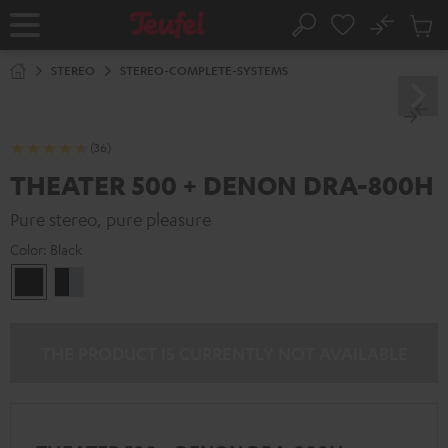
KIP TO
No
ONTENT
Sub
Home
Search
Cart
items
STEREO
STEREO-COMPLETE-SYSTEMS
(36)
THEATER 500 + DENON DRA-800H
Pure stereo, pure pleasure
Color:
Black
Black
black
-
silver
THE PRODUCT IS CURRENTLY NOT AVAILABLE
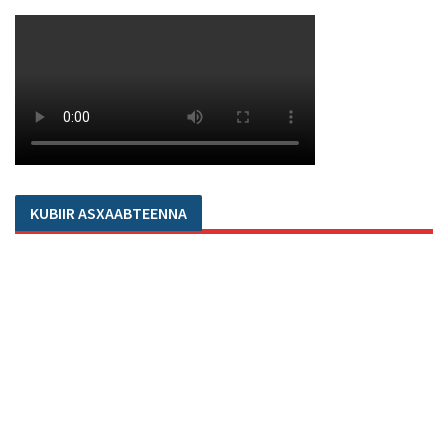
KUBIIR ASXAABTEENNA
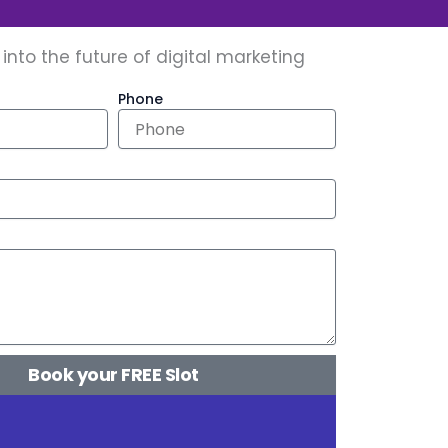
 into the future of digital marketing
Phone
Book your FREE Slot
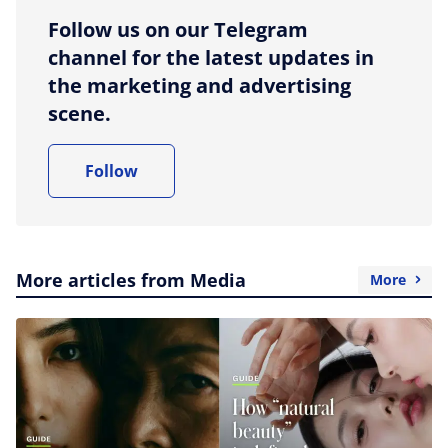
Follow us on our Telegram
channel for the latest updates in
the marketing and advertising
scene.
Follow
More articles from Media
More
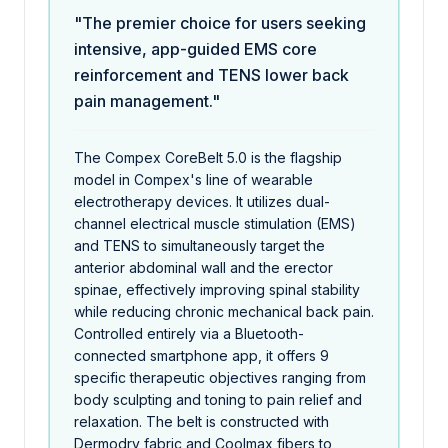
"The premier choice for users seeking
intensive, app-guided EMS core
reinforcement and TENS lower back
pain management."
The Compex CoreBelt 5.0 is the flagship
model in Compex's line of wearable
electrotherapy devices. It utilizes dual-
channel electrical muscle stimulation (EMS)
and TENS to simultaneously target the
anterior abdominal wall and the erector
spinae, effectively improving spinal stability
while reducing chronic mechanical back pain.
Controlled entirely via a Bluetooth-
connected smartphone app, it offers 9
specific therapeutic objectives ranging from
body sculpting and toning to pain relief and
relaxation. The belt is constructed with
Dermodry fabric and Coolmax fibers to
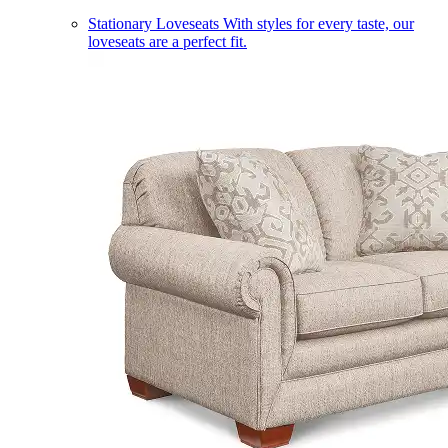
Stationary Loveseats
With styles for every taste, our
loveseats are a perfect fit.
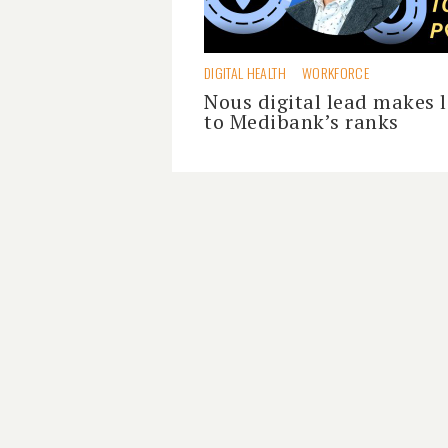
DIGITAL HEALTH
WORKFORCE
Nous digital lead makes 
to Medibank’s ranks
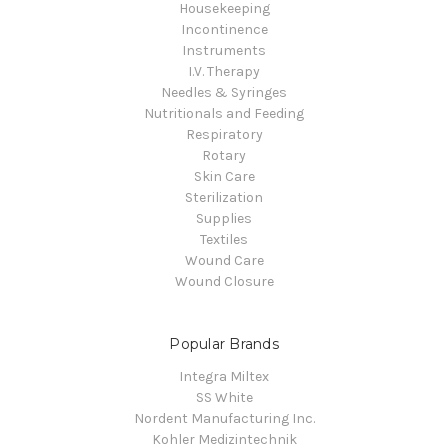
Housekeeping
Incontinence
Instruments
I.V. Therapy
Needles & Syringes
Nutritionals and Feeding
Respiratory
Rotary
Skin Care
Sterilization
Supplies
Textiles
Wound Care
Wound Closure
Popular Brands
Integra Miltex
SS White
Nordent Manufacturing Inc.
Kohler Medizintechnik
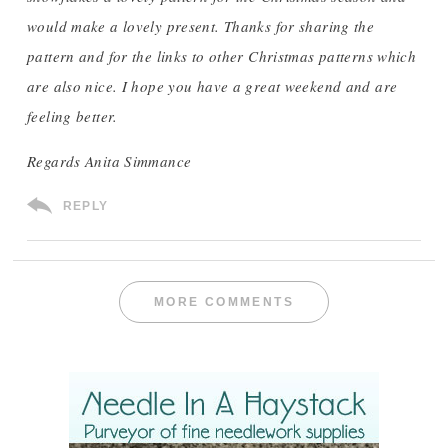
would make a lovely present. Thanks for sharing the
pattern and for the links to other Christmas patterns which
are also nice. I hope you have a great weekend and are
feeling better.
Regards Anita Simmance
REPLY
MORE COMMENTS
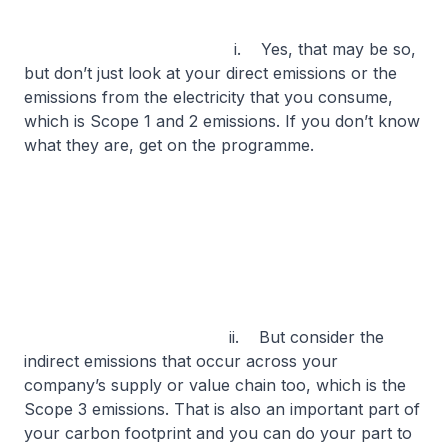
i. Yes, that may be so,
but don’t just look at your direct emissions or the
emissions from the electricity that you consume,
which is Scope 1 and 2 emissions. If you don’t know
what they are, get on the programme.
ii. But consider the
indirect emissions that occur across your
company’s supply or value chain too, which is the
Scope 3 emissions. That is also an important part of
your carbon footprint and you can do your part to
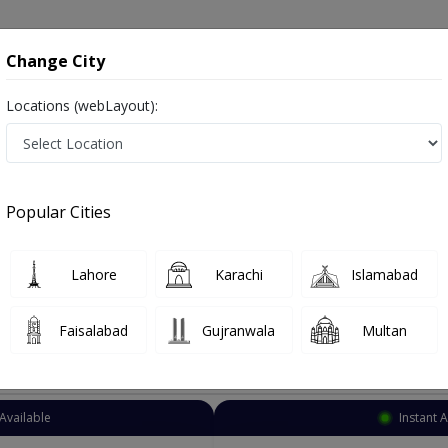
onsultation
Hospitals
Lab Tests
Deals & Discounts
Change City
Locations (webLayout):
Psychiatrist
Islamabad
G-10
Popular Cities
amabad
afsiyat
Lahore
Karachi
Islamabad
Faisalabad
Gujranwala
Multan
Top Online Doctors This Week
Available
Instant 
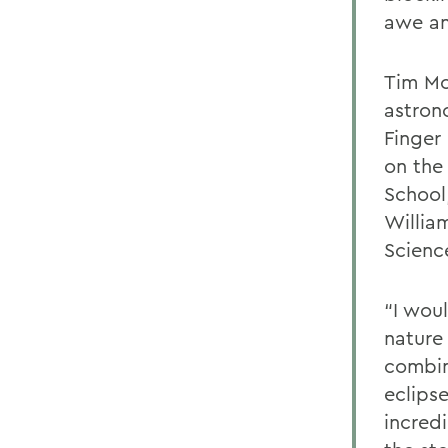
awe an
Tim Mc
astrono
Finger
on the
School
Willia
Science
“I wou
nature 
combin
eclips
incredi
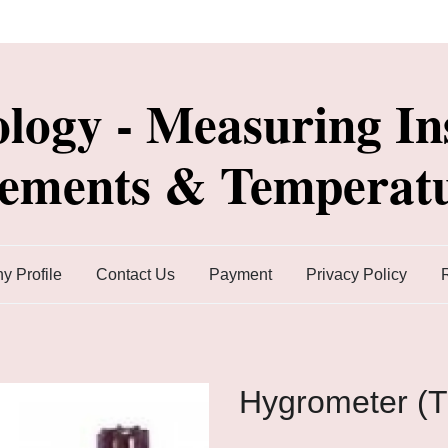
ology - Measuring In
lements & Temperatu
 Profile
Contact Us
Payment
Privacy Policy
Hygrometer (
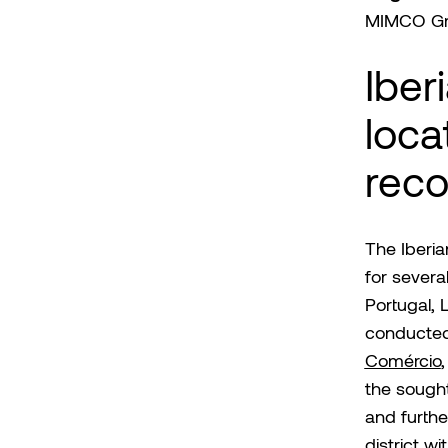
MIMCO G
Iber
loca
reco
The Iberi
for severa
Portugal, 
conducted
Comércio
,
the sough
and furthe
district wi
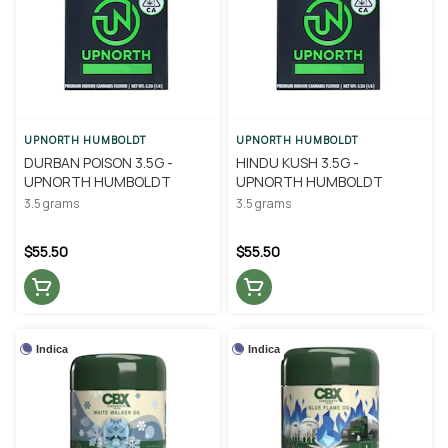
UPNORTH HUMBOLDT
UPNORTH HUMBOLDT
DURBAN POISON 3.5G -
HINDU KUSH 3.5G -
UPNORTH HUMBOLDT
UPNORTH HUMBOLDT
3.5 grams
3.5 grams
$55.50
$55.50
Indica
Indica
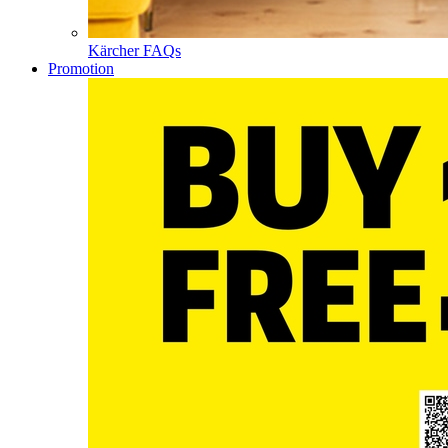
Kärcher FAQs
Promotion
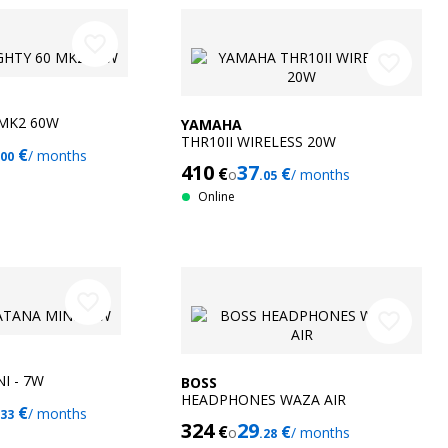
favorite_border
favorite_border
 MK2 60W
YAMAHA
THR10II WIRELESS 20W
€
/ months
.00
410
37
€
€
o
/ months
.05
Online
favorite_border
favorite_border
I - 7W
BOSS
HEADPHONES WAZA AIR
€
/ months
.33
324
29
€
€
o
/ months
.28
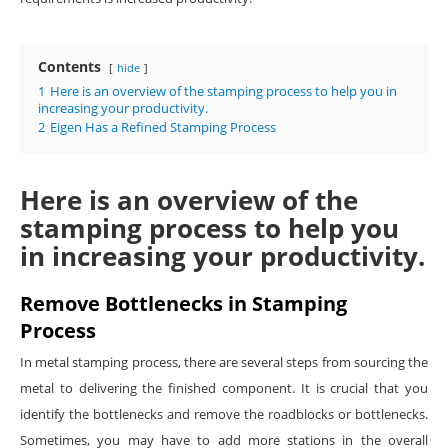
Contents
hide
1
Here is an overview of the stamping process to help you in
increasing your productivity.
2
Eigen Has a Refined Stamping Process
Here is an overview of the
stamping process to help you
in increasing your productivity.
Remove Bottlenecks in Stamping
Process
In metal stamping process, there are several steps from sourcing the
metal to delivering the finished component. It is crucial that you
identify the bottlenecks and remove the roadblocks or bottlenecks.
Sometimes, you may have to add more stations in the overall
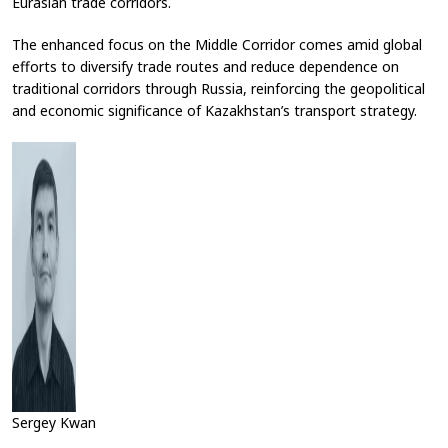
Eurasian trade corridors.
The enhanced focus on the Middle Corridor comes amid global
efforts to diversify trade routes and reduce dependence on
traditional corridors through Russia, reinforcing the geopolitical
and economic significance of Kazakhstan’s transport strategy.
Sergey Kwan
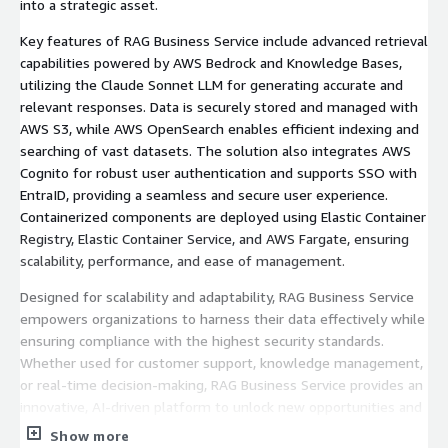
into a strategic asset.
Key features of RAG Business Service include advanced retrieval
capabilities powered by AWS Bedrock and Knowledge Bases,
utilizing the Claude Sonnet LLM for generating accurate and
relevant responses. Data is securely stored and managed with
AWS S3, while AWS OpenSearch enables efficient indexing and
searching of vast datasets. The solution also integrates AWS
Cognito for robust user authentication and supports SSO with
EntraID, providing a seamless and secure user experience.
Containerized components are deployed using Elastic Container
Registry, Elastic Container Service, and AWS Fargate, ensuring
scalability, performance, and ease of management.
Designed for scalability and adaptability, RAG Business Service
empowers organizations to harness their data effectively while
ensuring compliance with the highest security standards.
Whether used for customer support, knowledge management,
or real-time decision-making, RAG Business Service provides an
innovative, AI-driven platform to unlock new opportunities and
elevate operational efficiency.
Show more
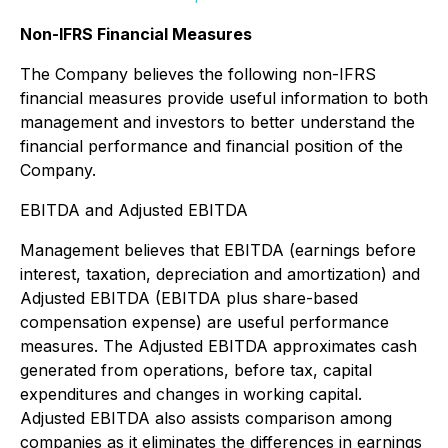
Non-IFRS Financial Measures
The Company believes the following non-IFRS
financial measures provide useful information to both
management and investors to better understand the
financial performance and financial position of the
Company.
EBITDA and Adjusted EBITDA
Management believes that EBITDA (earnings before
interest, taxation, depreciation and amortization) and
Adjusted EBITDA (EBITDA plus share-based
compensation expense) are useful performance
measures. The Adjusted EBITDA approximates cash
generated from operations, before tax, capital
expenditures and changes in working capital.
Adjusted EBITDA also assists comparison among
companies as it eliminates the differences in earnings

# What the exercise asks:
How many of the lines above include the word "while"? Only the number should be given.

# Completed task:
3